▶ **Task**: Please transcribe exactly, and only, the lines of the data below between the line holding "#d5d5d5; stroke-width: 3;" and the line holding "1012,0 1014,13 1022,13", inclusive.

▶ **Dataset records**:

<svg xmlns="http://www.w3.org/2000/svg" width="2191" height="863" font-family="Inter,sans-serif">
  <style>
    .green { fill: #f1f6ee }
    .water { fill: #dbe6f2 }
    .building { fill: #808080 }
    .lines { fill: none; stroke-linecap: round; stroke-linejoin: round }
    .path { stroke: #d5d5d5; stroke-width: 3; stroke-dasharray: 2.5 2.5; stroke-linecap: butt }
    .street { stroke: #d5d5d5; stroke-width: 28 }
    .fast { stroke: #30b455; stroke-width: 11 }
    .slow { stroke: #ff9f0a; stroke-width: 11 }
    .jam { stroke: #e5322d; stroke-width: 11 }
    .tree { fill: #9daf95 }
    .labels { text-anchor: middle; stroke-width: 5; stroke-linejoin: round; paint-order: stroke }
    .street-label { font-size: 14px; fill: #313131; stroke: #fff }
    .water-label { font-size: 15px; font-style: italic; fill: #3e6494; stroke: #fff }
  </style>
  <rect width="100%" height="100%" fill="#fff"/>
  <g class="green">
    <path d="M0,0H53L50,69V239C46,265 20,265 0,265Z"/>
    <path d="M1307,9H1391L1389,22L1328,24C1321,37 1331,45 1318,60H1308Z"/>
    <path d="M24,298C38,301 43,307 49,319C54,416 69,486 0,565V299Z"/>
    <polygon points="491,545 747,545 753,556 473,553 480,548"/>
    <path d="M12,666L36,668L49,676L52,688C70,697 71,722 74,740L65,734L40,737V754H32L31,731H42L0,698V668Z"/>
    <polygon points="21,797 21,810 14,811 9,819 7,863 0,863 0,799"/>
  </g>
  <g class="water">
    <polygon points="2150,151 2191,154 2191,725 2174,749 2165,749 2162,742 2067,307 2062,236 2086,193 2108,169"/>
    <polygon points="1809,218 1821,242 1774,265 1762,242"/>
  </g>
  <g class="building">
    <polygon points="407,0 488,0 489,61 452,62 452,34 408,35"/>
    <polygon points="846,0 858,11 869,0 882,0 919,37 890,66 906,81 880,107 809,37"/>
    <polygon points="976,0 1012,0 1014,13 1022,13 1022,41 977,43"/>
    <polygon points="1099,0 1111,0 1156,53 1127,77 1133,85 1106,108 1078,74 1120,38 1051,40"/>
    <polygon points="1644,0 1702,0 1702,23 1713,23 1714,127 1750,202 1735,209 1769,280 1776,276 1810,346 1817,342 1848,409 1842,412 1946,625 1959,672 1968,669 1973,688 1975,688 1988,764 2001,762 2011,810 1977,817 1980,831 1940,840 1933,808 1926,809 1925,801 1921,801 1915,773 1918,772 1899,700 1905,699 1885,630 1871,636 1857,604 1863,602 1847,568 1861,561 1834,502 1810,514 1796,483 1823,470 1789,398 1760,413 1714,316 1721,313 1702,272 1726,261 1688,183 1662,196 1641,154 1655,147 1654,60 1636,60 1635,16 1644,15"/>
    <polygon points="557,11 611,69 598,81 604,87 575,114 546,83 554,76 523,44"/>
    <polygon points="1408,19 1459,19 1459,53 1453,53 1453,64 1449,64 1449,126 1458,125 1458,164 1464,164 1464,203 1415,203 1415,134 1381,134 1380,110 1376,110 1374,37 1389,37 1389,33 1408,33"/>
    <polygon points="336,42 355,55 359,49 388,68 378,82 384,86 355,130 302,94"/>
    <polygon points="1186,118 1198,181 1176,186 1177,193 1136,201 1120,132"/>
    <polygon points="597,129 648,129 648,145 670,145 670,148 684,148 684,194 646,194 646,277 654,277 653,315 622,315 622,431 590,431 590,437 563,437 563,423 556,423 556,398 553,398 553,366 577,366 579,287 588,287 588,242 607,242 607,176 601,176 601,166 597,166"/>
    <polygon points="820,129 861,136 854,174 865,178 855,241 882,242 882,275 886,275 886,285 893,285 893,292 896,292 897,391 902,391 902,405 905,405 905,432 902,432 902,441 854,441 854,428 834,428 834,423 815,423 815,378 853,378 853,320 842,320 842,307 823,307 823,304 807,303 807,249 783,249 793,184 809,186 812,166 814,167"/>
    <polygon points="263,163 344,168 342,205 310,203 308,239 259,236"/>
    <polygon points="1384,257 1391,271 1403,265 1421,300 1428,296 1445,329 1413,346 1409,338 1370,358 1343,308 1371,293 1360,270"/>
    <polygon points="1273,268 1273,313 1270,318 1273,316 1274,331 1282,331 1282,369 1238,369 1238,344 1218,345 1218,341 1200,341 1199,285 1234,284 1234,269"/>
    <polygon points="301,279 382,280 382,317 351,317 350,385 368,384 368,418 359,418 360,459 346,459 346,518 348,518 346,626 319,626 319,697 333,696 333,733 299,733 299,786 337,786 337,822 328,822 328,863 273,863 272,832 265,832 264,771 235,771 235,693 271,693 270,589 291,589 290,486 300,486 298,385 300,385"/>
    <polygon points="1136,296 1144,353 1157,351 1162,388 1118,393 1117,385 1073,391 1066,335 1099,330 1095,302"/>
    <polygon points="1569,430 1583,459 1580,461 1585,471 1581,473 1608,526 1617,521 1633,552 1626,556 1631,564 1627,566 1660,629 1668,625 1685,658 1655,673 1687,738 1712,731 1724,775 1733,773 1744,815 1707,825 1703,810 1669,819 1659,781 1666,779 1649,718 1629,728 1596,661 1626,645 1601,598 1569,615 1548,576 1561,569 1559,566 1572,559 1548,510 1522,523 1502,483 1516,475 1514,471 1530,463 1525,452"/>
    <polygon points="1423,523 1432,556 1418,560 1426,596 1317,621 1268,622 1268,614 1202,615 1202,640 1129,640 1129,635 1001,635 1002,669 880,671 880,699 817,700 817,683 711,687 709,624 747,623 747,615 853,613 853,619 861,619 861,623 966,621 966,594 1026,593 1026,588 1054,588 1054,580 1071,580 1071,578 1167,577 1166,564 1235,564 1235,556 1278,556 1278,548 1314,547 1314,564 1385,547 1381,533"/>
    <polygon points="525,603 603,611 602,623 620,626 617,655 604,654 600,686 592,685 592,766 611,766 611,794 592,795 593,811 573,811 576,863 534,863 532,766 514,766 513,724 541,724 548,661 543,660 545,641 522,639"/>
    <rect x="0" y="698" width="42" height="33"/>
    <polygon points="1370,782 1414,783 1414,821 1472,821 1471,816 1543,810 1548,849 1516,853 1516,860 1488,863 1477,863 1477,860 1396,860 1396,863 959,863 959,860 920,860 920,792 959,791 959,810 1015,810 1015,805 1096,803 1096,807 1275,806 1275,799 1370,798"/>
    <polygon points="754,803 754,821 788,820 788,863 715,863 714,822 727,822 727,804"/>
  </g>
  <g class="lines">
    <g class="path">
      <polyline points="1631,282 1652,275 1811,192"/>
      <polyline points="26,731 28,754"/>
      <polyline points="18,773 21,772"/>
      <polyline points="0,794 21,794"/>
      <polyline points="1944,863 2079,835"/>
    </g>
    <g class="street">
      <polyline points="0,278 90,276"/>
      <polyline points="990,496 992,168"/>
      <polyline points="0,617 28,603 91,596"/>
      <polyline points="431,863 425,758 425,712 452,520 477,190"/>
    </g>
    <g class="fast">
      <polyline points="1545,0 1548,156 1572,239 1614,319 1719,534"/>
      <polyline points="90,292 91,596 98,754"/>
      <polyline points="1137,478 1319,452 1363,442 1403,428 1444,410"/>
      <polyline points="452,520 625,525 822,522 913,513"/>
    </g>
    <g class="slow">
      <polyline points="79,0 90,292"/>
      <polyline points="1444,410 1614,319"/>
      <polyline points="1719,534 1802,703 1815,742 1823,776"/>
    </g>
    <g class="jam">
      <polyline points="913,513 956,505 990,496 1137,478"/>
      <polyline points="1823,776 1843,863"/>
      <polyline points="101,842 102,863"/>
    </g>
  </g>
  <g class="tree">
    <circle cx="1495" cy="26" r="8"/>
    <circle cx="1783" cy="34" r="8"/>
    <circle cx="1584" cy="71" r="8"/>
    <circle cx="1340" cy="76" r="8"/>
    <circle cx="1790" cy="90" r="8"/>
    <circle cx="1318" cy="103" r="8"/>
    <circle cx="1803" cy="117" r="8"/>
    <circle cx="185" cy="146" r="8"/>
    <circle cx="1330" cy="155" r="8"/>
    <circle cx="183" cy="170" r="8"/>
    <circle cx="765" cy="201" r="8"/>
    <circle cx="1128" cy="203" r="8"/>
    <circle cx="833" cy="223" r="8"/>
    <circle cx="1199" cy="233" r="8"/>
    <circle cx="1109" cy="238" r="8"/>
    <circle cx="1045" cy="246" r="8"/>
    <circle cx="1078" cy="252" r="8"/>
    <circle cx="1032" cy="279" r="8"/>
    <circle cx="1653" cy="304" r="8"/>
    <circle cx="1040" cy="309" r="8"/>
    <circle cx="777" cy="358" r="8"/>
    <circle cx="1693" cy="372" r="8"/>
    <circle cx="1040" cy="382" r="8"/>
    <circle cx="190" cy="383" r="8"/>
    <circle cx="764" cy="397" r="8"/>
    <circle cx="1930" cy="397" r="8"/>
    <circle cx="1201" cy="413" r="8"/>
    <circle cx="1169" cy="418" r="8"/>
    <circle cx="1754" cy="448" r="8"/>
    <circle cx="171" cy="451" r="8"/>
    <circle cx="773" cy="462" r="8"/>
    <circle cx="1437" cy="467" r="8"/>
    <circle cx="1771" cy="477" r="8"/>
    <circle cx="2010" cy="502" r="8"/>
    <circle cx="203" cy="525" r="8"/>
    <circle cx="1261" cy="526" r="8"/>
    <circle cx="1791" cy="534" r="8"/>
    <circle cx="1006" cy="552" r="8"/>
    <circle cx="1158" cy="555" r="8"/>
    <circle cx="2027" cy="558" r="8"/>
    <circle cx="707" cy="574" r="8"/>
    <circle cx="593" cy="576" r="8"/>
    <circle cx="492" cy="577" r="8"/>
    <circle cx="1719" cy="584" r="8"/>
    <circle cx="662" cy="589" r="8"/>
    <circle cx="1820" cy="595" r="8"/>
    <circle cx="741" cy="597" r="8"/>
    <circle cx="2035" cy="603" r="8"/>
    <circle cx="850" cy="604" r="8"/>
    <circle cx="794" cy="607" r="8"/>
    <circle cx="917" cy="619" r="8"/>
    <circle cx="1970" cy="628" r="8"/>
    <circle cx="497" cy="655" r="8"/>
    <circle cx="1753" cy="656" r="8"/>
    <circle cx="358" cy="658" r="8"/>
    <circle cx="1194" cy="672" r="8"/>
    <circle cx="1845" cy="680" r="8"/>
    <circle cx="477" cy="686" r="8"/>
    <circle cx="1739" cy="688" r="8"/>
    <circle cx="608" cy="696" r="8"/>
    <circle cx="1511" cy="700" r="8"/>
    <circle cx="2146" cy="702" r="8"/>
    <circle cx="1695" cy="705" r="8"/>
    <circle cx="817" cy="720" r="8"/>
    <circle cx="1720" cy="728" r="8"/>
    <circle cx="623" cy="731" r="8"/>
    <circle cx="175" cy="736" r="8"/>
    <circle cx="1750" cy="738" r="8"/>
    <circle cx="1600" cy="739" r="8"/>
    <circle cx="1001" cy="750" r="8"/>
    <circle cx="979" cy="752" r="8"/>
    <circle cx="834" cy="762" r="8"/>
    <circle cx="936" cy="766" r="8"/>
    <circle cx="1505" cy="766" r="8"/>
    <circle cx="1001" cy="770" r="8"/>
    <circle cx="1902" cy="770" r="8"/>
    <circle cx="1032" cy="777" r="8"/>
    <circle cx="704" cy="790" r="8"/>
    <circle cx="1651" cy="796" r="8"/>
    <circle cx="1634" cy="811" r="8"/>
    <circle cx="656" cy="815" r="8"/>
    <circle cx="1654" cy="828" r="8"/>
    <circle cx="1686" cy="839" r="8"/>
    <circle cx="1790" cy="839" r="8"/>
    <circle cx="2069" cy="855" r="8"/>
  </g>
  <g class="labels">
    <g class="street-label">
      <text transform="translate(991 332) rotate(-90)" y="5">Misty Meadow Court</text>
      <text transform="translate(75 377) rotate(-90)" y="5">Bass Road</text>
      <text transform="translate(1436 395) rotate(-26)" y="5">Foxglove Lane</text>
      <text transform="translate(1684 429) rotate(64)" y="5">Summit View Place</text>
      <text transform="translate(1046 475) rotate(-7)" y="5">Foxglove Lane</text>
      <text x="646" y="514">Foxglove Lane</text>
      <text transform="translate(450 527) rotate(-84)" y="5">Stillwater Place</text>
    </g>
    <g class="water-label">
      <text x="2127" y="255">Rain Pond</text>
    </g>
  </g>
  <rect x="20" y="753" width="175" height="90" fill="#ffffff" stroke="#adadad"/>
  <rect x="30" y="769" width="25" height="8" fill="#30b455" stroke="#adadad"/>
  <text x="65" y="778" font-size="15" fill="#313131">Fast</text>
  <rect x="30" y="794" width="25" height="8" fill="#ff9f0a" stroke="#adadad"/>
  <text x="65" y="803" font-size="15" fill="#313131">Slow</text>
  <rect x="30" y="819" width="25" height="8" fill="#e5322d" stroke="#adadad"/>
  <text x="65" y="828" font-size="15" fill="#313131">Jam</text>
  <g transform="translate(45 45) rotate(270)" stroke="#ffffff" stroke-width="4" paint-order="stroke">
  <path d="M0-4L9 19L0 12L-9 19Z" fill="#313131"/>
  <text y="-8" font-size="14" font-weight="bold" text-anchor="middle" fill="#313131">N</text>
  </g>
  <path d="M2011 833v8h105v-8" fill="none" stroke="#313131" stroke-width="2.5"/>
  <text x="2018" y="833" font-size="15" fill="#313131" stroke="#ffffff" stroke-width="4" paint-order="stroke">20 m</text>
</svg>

▶ **Response to the task**:
    .path { stroke: #d5d5d5; stroke-width: 3; stroke-dasharray: 2.5 2.5; stroke-linecap: butt }
    .street { stroke: #d5d5d5; stroke-width: 28 }
    .fast { stroke: #30b455; stroke-width: 11 }
    .slow { stroke: #ff9f0a; stroke-width: 11 }
    .jam { stroke: #e5322d; stroke-width: 11 }
    .tree { fill: #9daf95 }
    .labels { text-anchor: middle; stroke-width: 5; stroke-linejoin: round; paint-order: stroke }
    .street-label { font-size: 14px; fill: #313131; stroke: #fff }
    .water-label { font-size: 15px; font-style: italic; fill: #3e6494; stroke: #fff }
  </style>
  <rect width="100%" height="100%" fill="#fff"/>
  <g class="green">
    <path d="M0,0H53L50,69V239C46,265 20,265 0,265Z"/>
    <path d="M1307,9H1391L1389,22L1328,24C1321,37 1331,45 1318,60H1308Z"/>
    <path d="M24,298C38,301 43,307 49,319C54,416 69,486 0,565V299Z"/>
    <polygon points="491,545 747,545 753,556 473,553 480,548"/>
    <path d="M12,666L36,668L49,676L52,688C70,697 71,722 74,740L65,734L40,737V754H32L31,731H42L0,698V668Z"/>
    <polygon points="21,797 21,810 14,811 9,819 7,863 0,863 0,799"/>
  </g>
  <g class="water">
    <polygon points="2150,151 2191,154 2191,725 2174,749 2165,749 2162,742 2067,307 2062,236 2086,193 2108,169"/>
    <polygon points="1809,218 1821,242 1774,265 1762,242"/>
  </g>
  <g class="building">
    <polygon points="407,0 488,0 489,61 452,62 452,34 408,35"/>
    <polygon points="846,0 858,11 869,0 882,0 919,37 890,66 906,81 880,107 809,37"/>
    <polygon points="976,0 1012,0 1014,13 1022,13 1022,41 977,43"/>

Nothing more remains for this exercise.